#### [Task list]
A. Name every place mentioned in the passage on the well-founded fear issue.
B. Copy the stretch from "2. In the present" through "claimed in Joykrishnapur." in the passage on the well-founded fear issue, changing "assault" to "attack".

#### [Extract]
== Segment start ==

Well-founded fear issue

  1. In dealing with the well-founded fear issue, counsel for the Applicant submitted that where a decision maker is determining whether an Applicant can invoke protection obligations in Australia, the relevant question is whether the Applicant satisfies the criteria for a protection visa, at the time of the decision maker's decision, rather than at the time of application or at any other time.  See Minister for Immigration and Ethnic Affairs and Singh (1997) 74 FCR 553.

  2. In the present case the Tribunal assessed whether the Applicant had a genuine fear of persecution in Joykrishnapur, that is between January and September 2003, rather than at the time of the Tribunal's decision in June 2005. In circumstances where a number of events had occurred between those two dates, for example the serious assault on the applicant in Dhaka between September 2003 and March or April 2004, the Tribunal could not, he said, rely on the finding at page 168.10 of the Court Book, that the Tribunal was not satisfied the Applicant or his family feared persecution, at least for the reason the Applicant claimed in Joykrishnapur.

== Segment end ==

#### [Provided data]
== Segment start ==

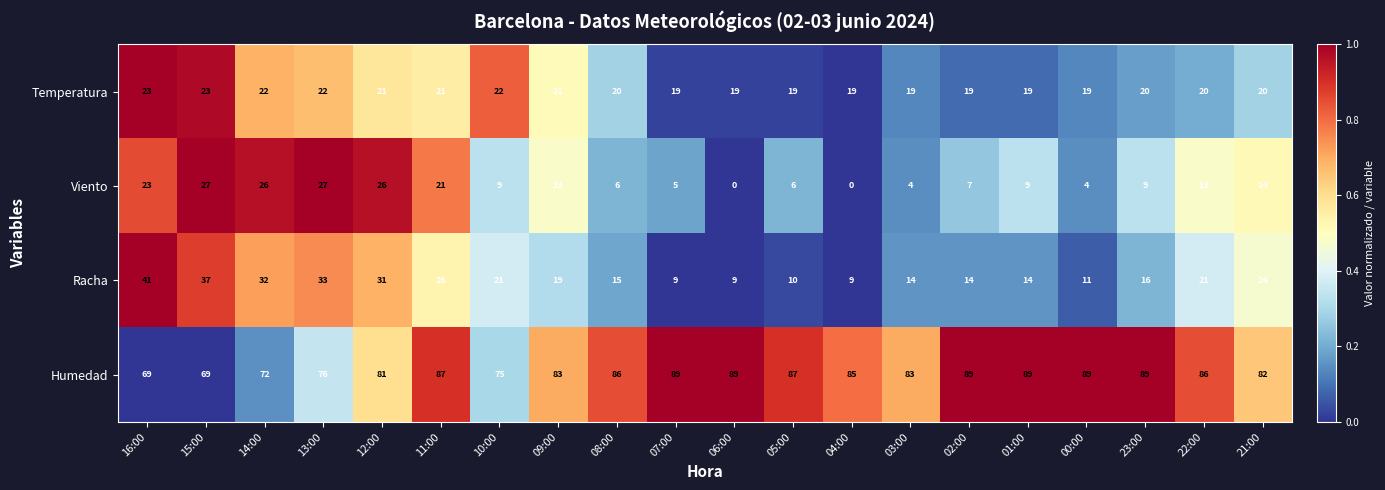

List the series in order of their peak value, highest first.

Humedad, Racha, Viento, Temperatura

== Segment end ==

#### [Solutions per task]
A. Australia, Joykrishnapur, Dhaka

B.
2. In the present case the Tribunal assessed whether the Applicant had a genuine fear of persecution in Joykrishnapur, that is between January and September 2003, rather than at the time of the Tribunal's decision in June 2005. In circumstances where a number of events had occurred between those two dates, for example the serious attack on the applicant in Dhaka between September 2003 and March or April 2004, the Tribunal could not, he said, rely on the finding at page 168.10 of the Court Book, that the Tribunal was not satisfied the Applicant or his family feared persecution, at least for the reason the Applicant claimed in Joykrishnapur.